(ABOUT THIS TASK): Whatever appears in the data below, copy it exactly.

++++++

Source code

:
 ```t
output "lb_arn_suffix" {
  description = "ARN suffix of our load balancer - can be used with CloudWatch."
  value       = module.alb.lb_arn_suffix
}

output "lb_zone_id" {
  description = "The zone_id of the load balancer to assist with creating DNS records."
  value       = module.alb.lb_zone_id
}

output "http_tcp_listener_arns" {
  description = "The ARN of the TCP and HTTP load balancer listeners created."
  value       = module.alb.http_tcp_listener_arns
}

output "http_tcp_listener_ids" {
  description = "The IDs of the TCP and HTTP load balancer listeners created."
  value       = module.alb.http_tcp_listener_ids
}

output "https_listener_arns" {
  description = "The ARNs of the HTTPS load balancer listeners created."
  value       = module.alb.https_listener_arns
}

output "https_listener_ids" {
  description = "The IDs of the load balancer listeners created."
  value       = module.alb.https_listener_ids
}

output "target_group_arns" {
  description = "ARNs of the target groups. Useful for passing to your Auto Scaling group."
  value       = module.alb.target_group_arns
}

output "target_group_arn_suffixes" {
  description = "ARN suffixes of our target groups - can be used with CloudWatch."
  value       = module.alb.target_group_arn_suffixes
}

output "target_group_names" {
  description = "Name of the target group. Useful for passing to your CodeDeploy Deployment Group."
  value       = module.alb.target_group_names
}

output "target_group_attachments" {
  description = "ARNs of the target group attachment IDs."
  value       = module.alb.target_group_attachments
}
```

++++++

(EXPECTED OUTPUT):
Source code

:
 ```t
output "lb_arn_suffix" {
  description = "ARN suffix of our load balancer - can be used with CloudWatch."
  value       = module.alb.lb_arn_suffix
}

output "lb_zone_id" {
  description = "The zone_id of the load balancer to assist with creating DNS records."
  value       = module.alb.lb_zone_id
}

output "http_tcp_listener_arns" {
  description = "The ARN of the TCP and HTTP load balancer listeners created."
  value       = module.alb.http_tcp_listener_arns
}

output "http_tcp_listener_ids" {
  description = "The IDs of the TCP and HTTP load balancer listeners created."
  value       = module.alb.http_tcp_listener_ids
}

output "https_listener_arns" {
  description = "The ARNs of the HTTPS load balancer listeners created."
  value       = module.alb.https_listener_arns
}

output "https_listener_ids" {
  description = "The IDs of the load balancer listeners created."
  value       = module.alb.https_listener_ids
}

output "target_group_arns" {
  description = "ARNs of the target groups. Useful for passing to your Auto Scaling group."
  value       = module.alb.target_group_arns
}

output "target_group_arn_suffixes" {
  description = "ARN suffixes of our target groups - can be used with CloudWatch."
  value       = module.alb.target_group_arn_suffixes
}

output "target_group_names" {
  description = "Name of the target group. Useful for passing to your CodeDeploy Deployment Group."
  value       = module.alb.target_group_names
}

output "target_group_attachments" {
  description = "ARNs of the target group attachment IDs."
  value       = module.alb.target_group_attachments
}
```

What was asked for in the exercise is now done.